Essere liberi è una grande cosa e non poter bere un bicchiere d'acqua da soli quando si ha sete, non poter scacciare una mosca dal proprio naso, non poter far pipi quando hai un'impellenza o non baciare chi ami perché non ci arrivi, non è proprio un particolare. Dire basta ci sta quando non ce la si fa più. Chiunque parli di vita e di morte mettendosi al di sopra delle parti e sentenziando se è giusto vivere o morire in situazioni estremamente dolorose, dovrebbe far silenzio. Tutti noi siamo diversi ed i nostri limiti di accettazione arrivano, per ognuno di noi, fino ad un certo punto: il nostro punto Zero. Non è vero che "l'importante è vivere", ne tanto meno che "tanto prima o poi si deve morire". La mia verità è che la qualità della vita che subiamo deve essere quella che noi riusciamo a sostenere. Io sono una cattolica convinta, ma se sapessi che mia madre ( la donna che amo di più al mondo) avesse dolori tremendi, fisici o mentali, tali da impedirle di amare le sue giornate, io credo che sarebbe giusto che lei scegliesse il suo futuro. Chiaramente non starei a cuor leggero, ma la vita è bella, perché doverla accettare a tutti i costi se è orribile, ingestibile o indegna?

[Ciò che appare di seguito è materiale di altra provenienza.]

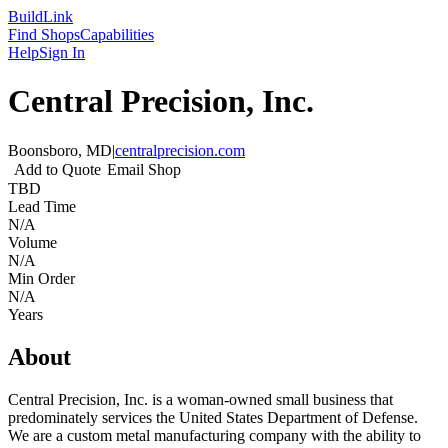
Build
Link
Find Shops
Capabilities
Help
Sign In
Central Precision, Inc.
Boonsboro, MD
|
centralprecision.com
Add to Quote
Email Shop
TBD
Lead Time
N/A
Volume
N/A
Min Order
N/A
Years
About
Central Precision, Inc. is a woman-owned small business that
predominately services the United States Department of Defense.
We are a custom metal manufacturing company with the ability to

Il testamento biologico è diventato argomento di tendenza e si sono formate molte correnti di pensiero: quelle dei buonisti e quelle dei garantisti a tutti i costi. Non può essere così! Ognuno deve fare i conti solo con se stesso e con la comunità che lo circonda nelle sue decisioni di vita. Liberiamo il mondo dalla regolamentazione del fine vita, da sempre avviene che chi non ce la fa più trova il modo per finire, ma facciamo in modo che non sia una colpa punibile, eticamente o penalmente, quando qualcuno dice basta perché, a mio avviso, nessuno è in grado di poter giudicare.

Per tutto questo ho deciso di far parte della commissione interparlamentare sul Fine Vita.